Alcune stime ipotizzano che il 47% delle professioni esistenti è a rischio informatizzazione nei prossimi due decenni, riducendo le tipologie di impiego presenti oggi. Segno del mutamento di competenze di cui le aziende necessiteranno e che le spingerà a puntare su una forza lavoro altamente istruita. In quest’ottica, le aziende dovranno collaborare con le istituzioni per imprimere un’accelerazione alla quota di dipendenti laureati (in Italia ferma al 20%), per essere capaci di confrontarsi con i mutamenti in corso. D’altra parte le imprese dovrebbero destinare più risorse all’aggiornamento e alla formazione del proprio personale, dato che in Europa sotto questo aspetto l’Italia si colloca a un livello inferiore a confronto con altri competitors come Germania e Francia con poco più del 55%.

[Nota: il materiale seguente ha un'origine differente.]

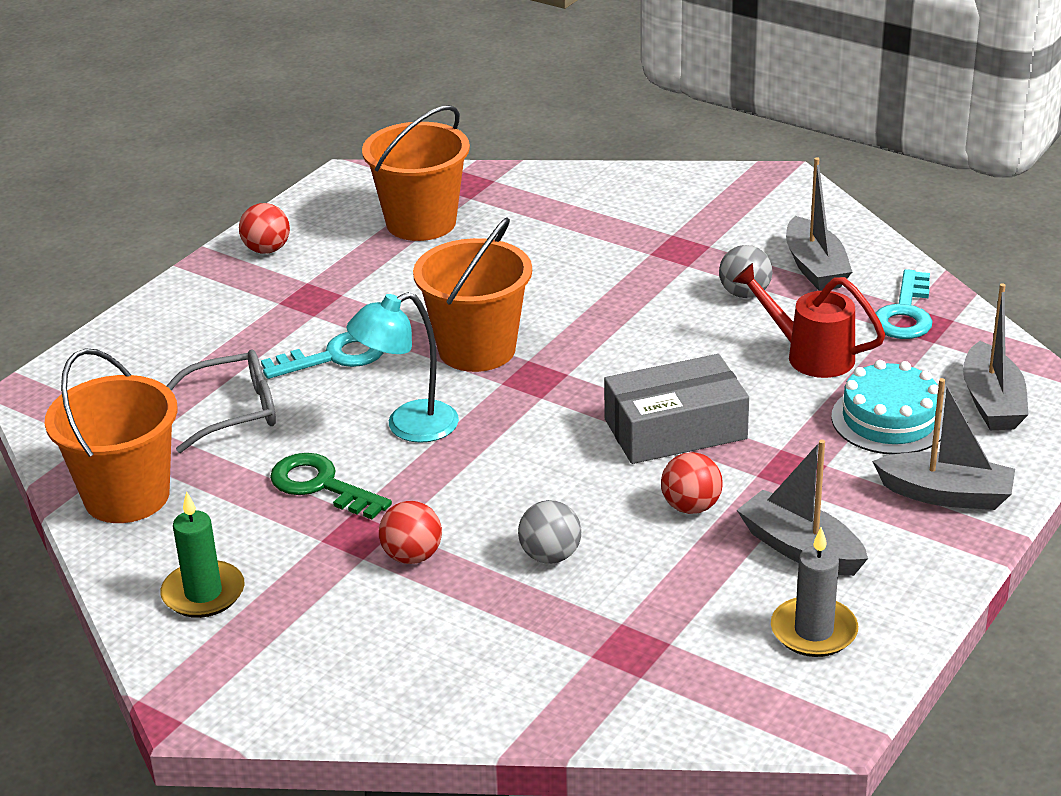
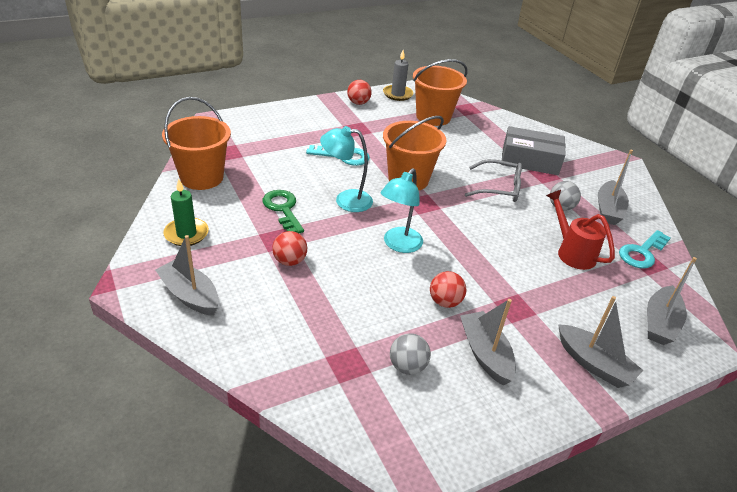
camera: 25 degrees right, 5 degrees up
(235, 411) = (280, 161): grey glasses -> grey glasses (500, 188)
(310, 674) = (190, 295): none -> grey boat
(550, 556) = (353, 293): grey ball -> grey ball (407, 366)
(554, 458) = (398, 245): none -> turquoise lamp
(675, 429) = (470, 258): grey box -> grey box (530, 160)
(813, 631) = (454, 407): grey candle -> grey candle (397, 94)
(889, 419) = (591, 305): turquoise cake -> none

Attualmente, le Piccole-medie imprese rappresentano il 99% del panorama industriale nell’Unione Europea e costituiscono il 12% del Pil italiano (dati Cerved 2016). Dati che dimostrano come queste realtà raffigurano il tessuto imprenditoriale più consistente e che quindi ha bisogno di essere sostenuto e tutelato. Questo seminario ha colto l’obiettivo di tracciare possibili soluzioni e indicare risorse utili al rafforzamento delle Pmi, sottolineando come proprio le piccole imprese possono fornire molte competenze in linea con le esigenze del lavoro in progressiva evoluzione. Sarà importante partire dal livello locale affinché queste buone pratiche possano cominciare a essere costruite, creando un network capace di mettere in moto un ciclo virtuoso, in grado di sostenere contemporaneamente formazione e innovazione.